> **TEXTO PARA LEITURA**:

------------------------------------

Inspeção detecta irregularidades no Cofre do Tribunal da Praia

O responsável do Cofre do Tribunal da Comarca Praia, Ricardo Gonçalves, nome indicado para ser o novo presidente do Tribunal de Contas, é acusado pela Inspeção Geral de Finanças de movimentar “indevidamente” largas somas de dinheiro da conta “Preparos e Custas” do Supremo Tribunal de Justiça, juntamente com o seu secretário. Os dois visados defendem-se, como podem, das conclusões da IGF.
A escolha de Ricardo Gonçalves para ser o novo presidente do Tribunal de Contas, sucedendo José Carlos Delgado, pode estar por um fio. Ao que A NAÇÃO conseguiu saber o processo da sua nomeação encontra-se já na Presidência da República, mas, pelos dados apurados durante o seu desempenho enquanto responsável do Cofre do Tribunal da Comarca Praia, tal nomeação poderá estar comprometida.

------------------------------------

> **DADOS DISPONÍVEIS**:
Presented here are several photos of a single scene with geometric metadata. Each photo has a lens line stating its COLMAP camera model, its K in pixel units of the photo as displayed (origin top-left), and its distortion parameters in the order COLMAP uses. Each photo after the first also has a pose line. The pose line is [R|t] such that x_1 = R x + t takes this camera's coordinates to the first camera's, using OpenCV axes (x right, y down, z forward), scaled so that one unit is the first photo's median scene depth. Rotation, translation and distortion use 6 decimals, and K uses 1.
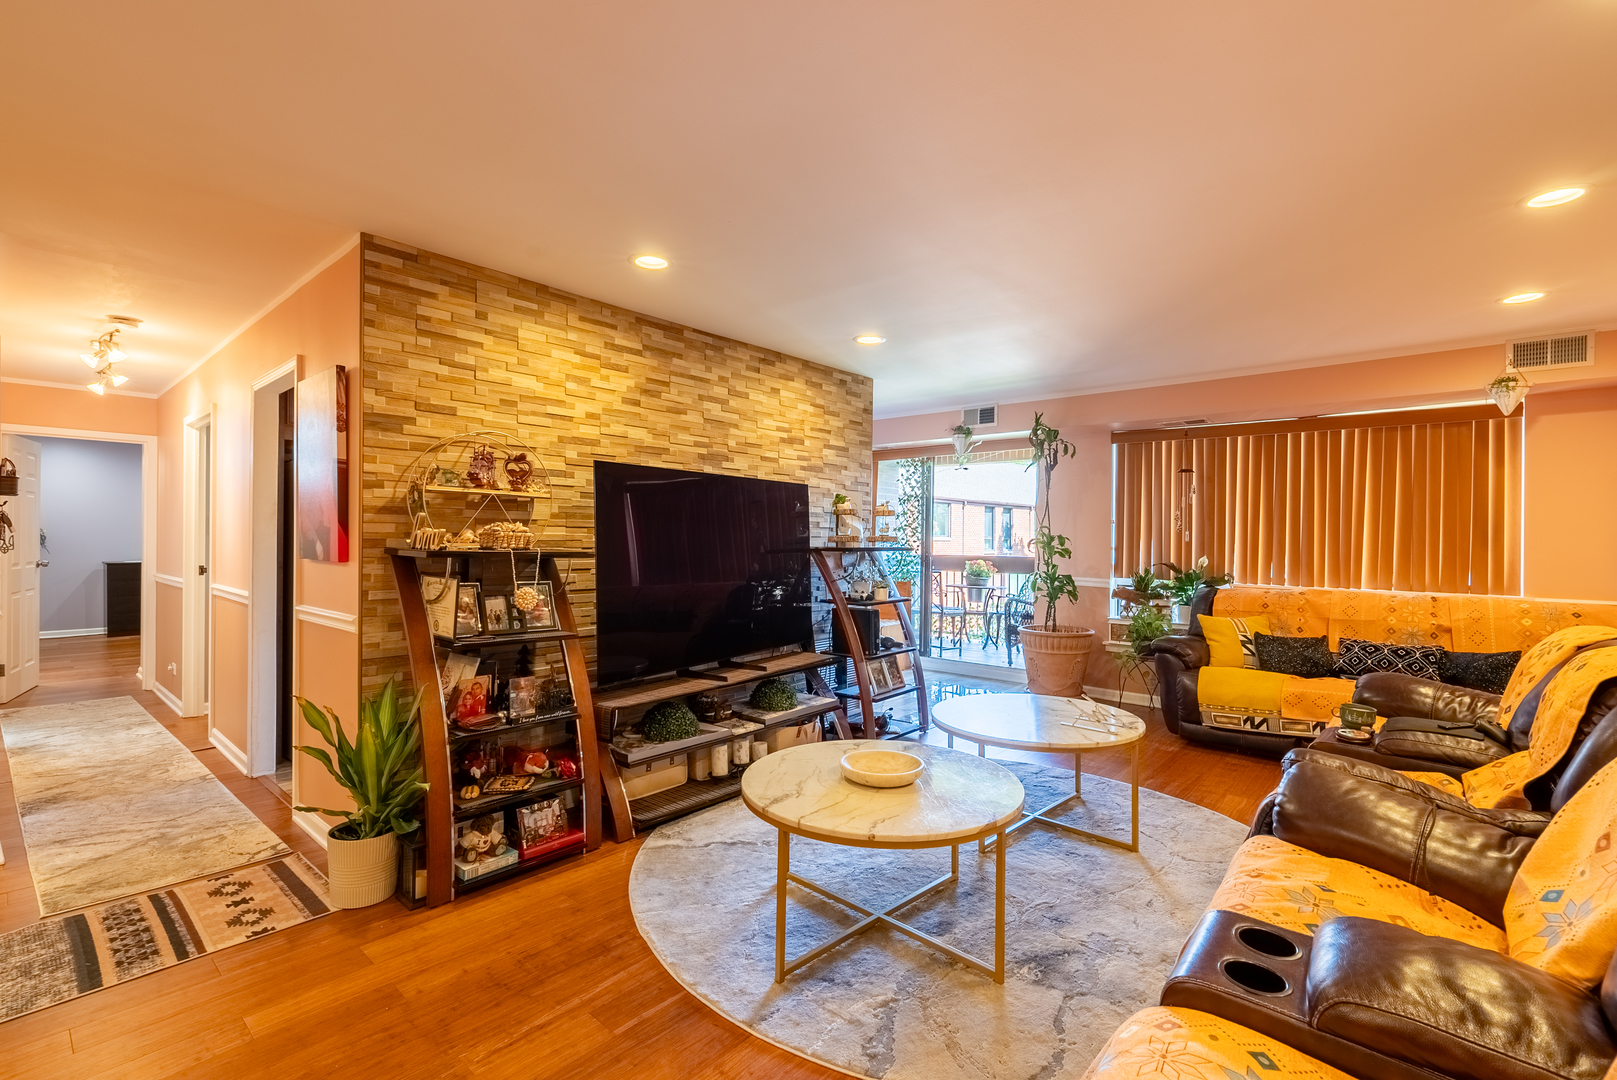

------------------------------------

> **PROBLEMAS A RESOLVER**:
1 - Com base no texto sobre a inspeção ao Cofre do Tribunal da Praia, responda às perguntas seguintes.
(a) Que entidade acusa Ricardo Gonçalves de movimentar indevidamente largas somas de dinheiro?
(b) De que conta terão sido movimentadas essas somas?
(c) Quem Ricardo Gonçalves sucederia como presidente do Tribunal de Contas?
2 - Explique, em uma a três frases, por que motivo a nomeação de Ricardo Gonçalves para presidente do Tribunal de Contas poderá estar comprometida, segundo o texto sobre a inspeção ao Cofre do Tribunal da Praia.

> **RESULTADOS**:
1 -
(a) A Inspeção Geral de Finanças.
(b) Da conta "Preparos e Custas" do Supremo Tribunal de Justiça.
(c) José Carlos Delgado.

2 - A nomeação poderá estar comprometida devido aos dados apurados durante o desempenho de Ricardo Gonçalves como responsável do Cofre do Tribunal da Comarca Praia. Isto acontece apesar de o processo da nomeação já se encontrar na Presidência da República.